■ Records to use
§ §
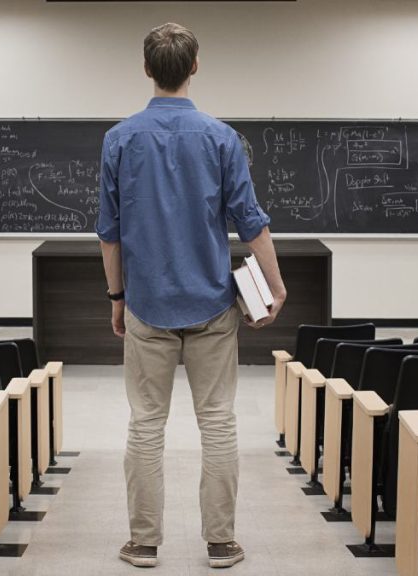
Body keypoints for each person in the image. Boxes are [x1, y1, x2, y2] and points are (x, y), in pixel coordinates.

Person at [96, 22, 287, 570]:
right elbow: (251, 223)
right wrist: (274, 286)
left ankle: (143, 543)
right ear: (195, 67)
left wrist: (117, 298)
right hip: (210, 305)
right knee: (219, 422)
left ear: (147, 69)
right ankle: (222, 543)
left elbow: (109, 233)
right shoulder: (222, 138)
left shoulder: (120, 139)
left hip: (147, 306)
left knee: (145, 425)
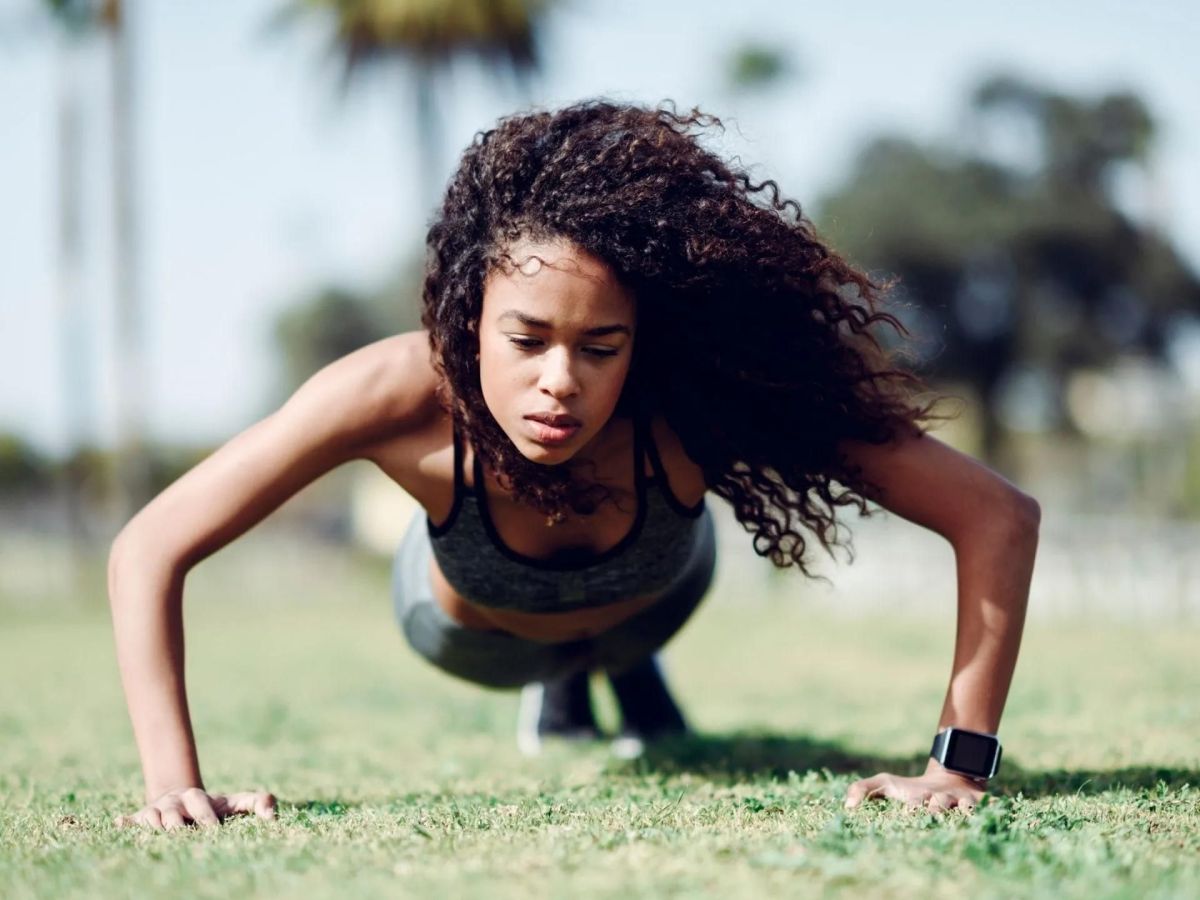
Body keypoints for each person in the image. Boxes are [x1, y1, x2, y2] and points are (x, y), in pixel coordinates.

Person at [108, 100, 1040, 831]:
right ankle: (565, 679)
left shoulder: (699, 397)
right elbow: (148, 547)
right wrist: (174, 787)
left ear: (646, 336)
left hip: (653, 600)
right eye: (527, 338)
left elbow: (998, 515)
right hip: (470, 634)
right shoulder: (391, 392)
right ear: (468, 315)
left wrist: (958, 767)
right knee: (536, 640)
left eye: (602, 346)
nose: (561, 381)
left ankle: (611, 670)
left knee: (658, 580)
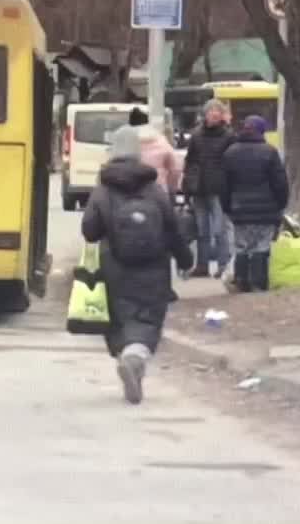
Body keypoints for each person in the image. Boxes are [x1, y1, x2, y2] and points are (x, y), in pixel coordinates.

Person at [81, 129, 195, 405]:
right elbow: (172, 229)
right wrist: (185, 259)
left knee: (120, 318)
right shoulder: (154, 190)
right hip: (154, 267)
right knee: (147, 318)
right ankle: (136, 358)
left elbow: (90, 231)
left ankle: (126, 357)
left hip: (114, 267)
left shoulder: (103, 190)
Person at [221, 115, 288, 292]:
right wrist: (280, 204)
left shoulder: (230, 152)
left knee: (241, 246)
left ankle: (241, 281)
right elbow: (280, 183)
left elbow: (224, 185)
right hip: (266, 209)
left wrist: (227, 206)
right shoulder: (269, 152)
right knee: (262, 245)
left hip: (239, 209)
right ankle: (258, 282)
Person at [181, 99, 235, 277]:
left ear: (221, 115)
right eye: (211, 110)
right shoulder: (196, 135)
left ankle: (222, 265)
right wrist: (187, 186)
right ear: (205, 114)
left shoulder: (228, 136)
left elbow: (231, 163)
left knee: (219, 229)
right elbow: (189, 162)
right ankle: (202, 266)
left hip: (219, 188)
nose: (214, 113)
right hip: (199, 188)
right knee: (202, 230)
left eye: (218, 111)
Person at [128, 108, 182, 193]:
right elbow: (175, 169)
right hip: (158, 191)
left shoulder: (126, 143)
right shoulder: (161, 140)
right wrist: (171, 189)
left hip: (131, 192)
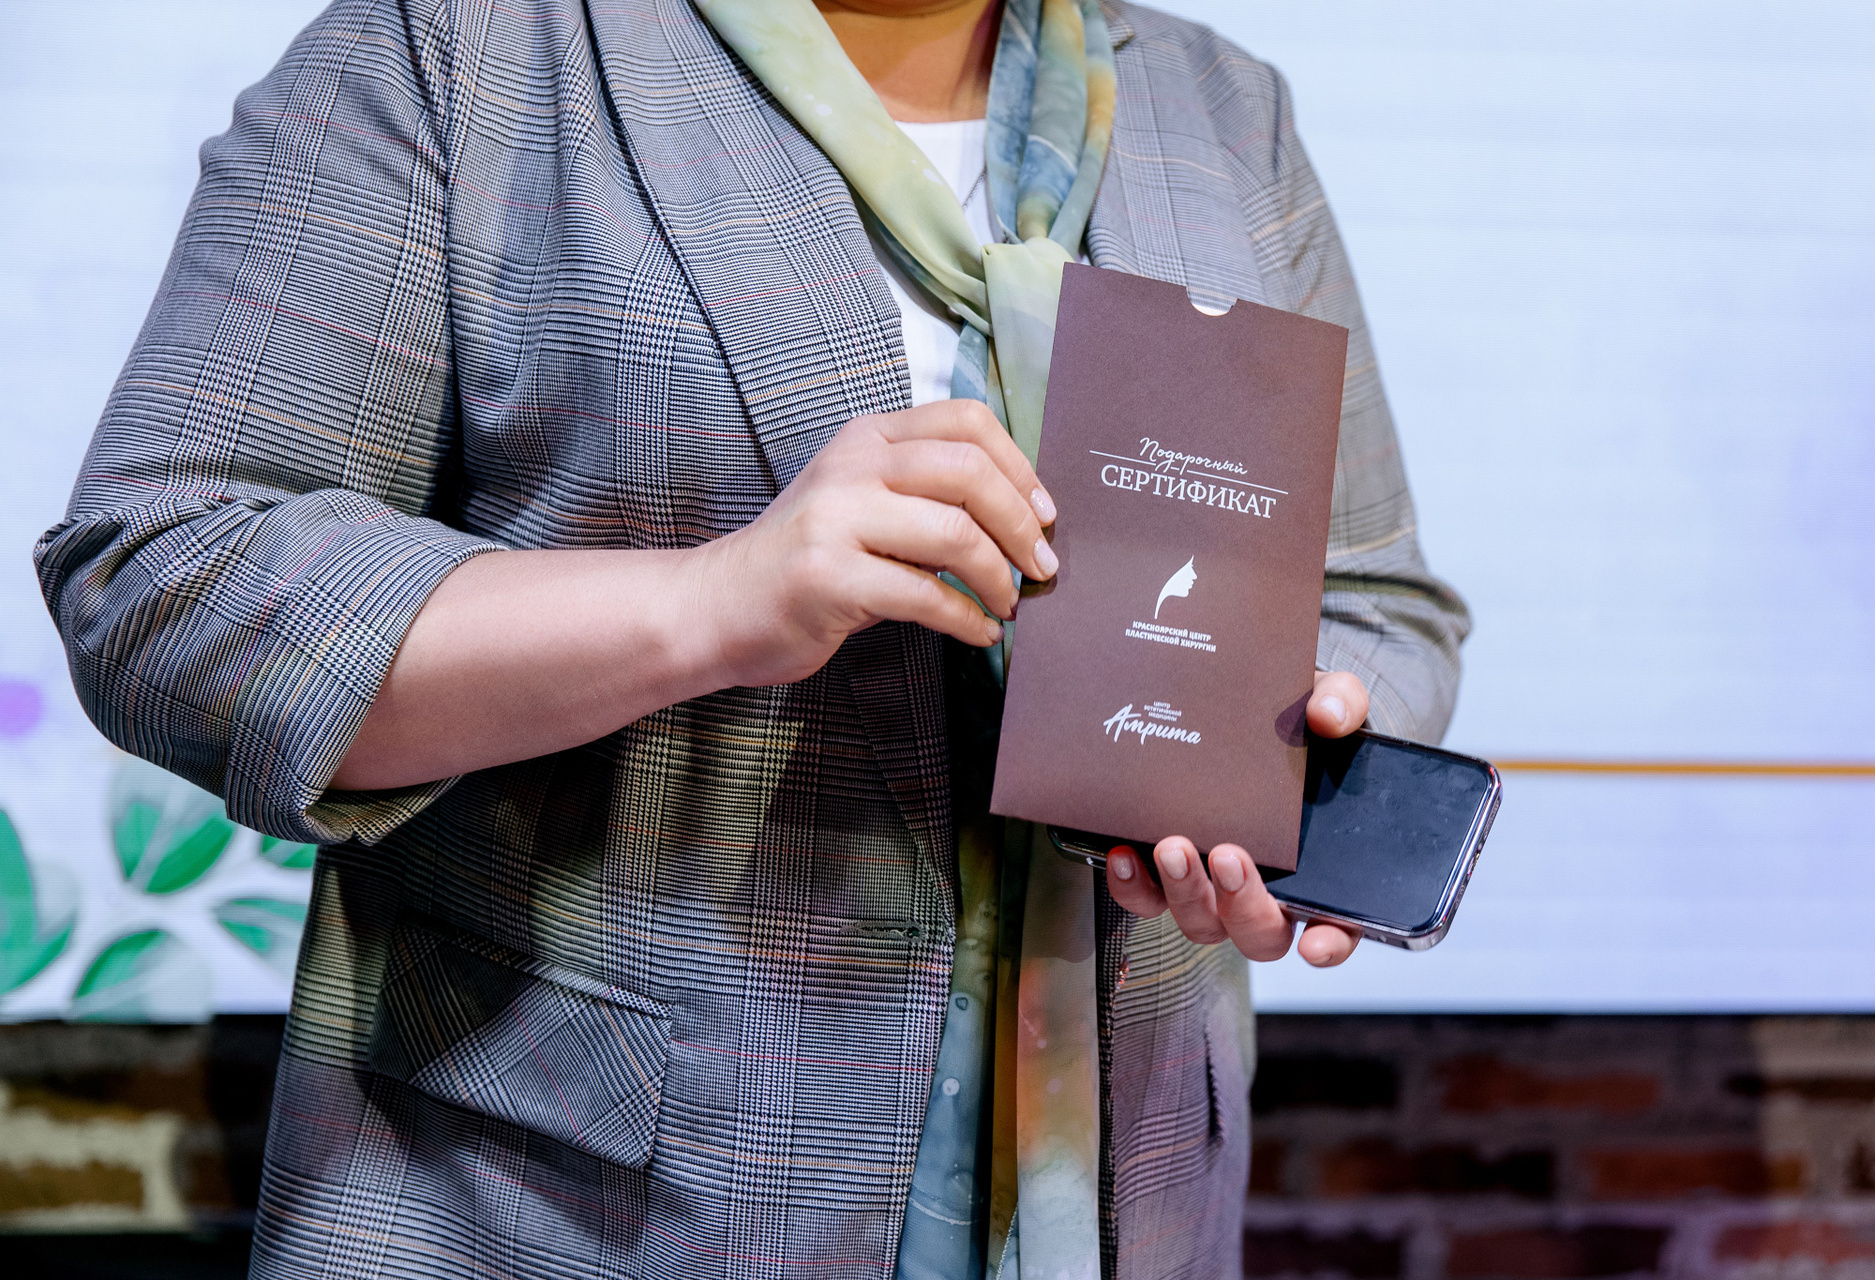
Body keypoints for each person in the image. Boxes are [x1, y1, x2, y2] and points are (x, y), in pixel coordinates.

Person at [34, 0, 1468, 1277]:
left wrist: (1290, 756)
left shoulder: (1219, 111)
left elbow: (1377, 602)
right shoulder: (463, 49)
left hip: (1120, 1194)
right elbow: (165, 574)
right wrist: (712, 603)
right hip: (571, 1203)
§ §
■ Task item
Return the lines above from the one with "left ankle: (222, 265)" through the one with "left hip: (1120, 1194)", verbatim and nothing else. Omit every picture.

■ Reply
left ankle: (222, 265)
right wrist: (187, 186)
right ear: (205, 114)
left shoulder: (228, 136)
left elbow: (231, 163)
left knee: (219, 229)
right elbow: (189, 162)
right ankle: (202, 266)
left hip: (219, 188)
nose: (214, 113)
right hip: (199, 188)
right knee: (202, 230)
left eye: (218, 111)
Person at [128, 108, 182, 193]:
right elbow: (175, 169)
right hip: (158, 191)
left shoulder: (126, 143)
right shoulder: (161, 140)
right wrist: (171, 189)
left hip: (131, 192)
Body keypoints for each person in the image. Boxes are [x1, y1, x2, y2] and points are (x, y), in pixel coordinates.

Person at [34, 0, 1468, 1277]:
left wrist: (1290, 756)
left shoulder: (1219, 111)
left elbow: (1377, 602)
right shoulder: (463, 49)
left hip: (1120, 1194)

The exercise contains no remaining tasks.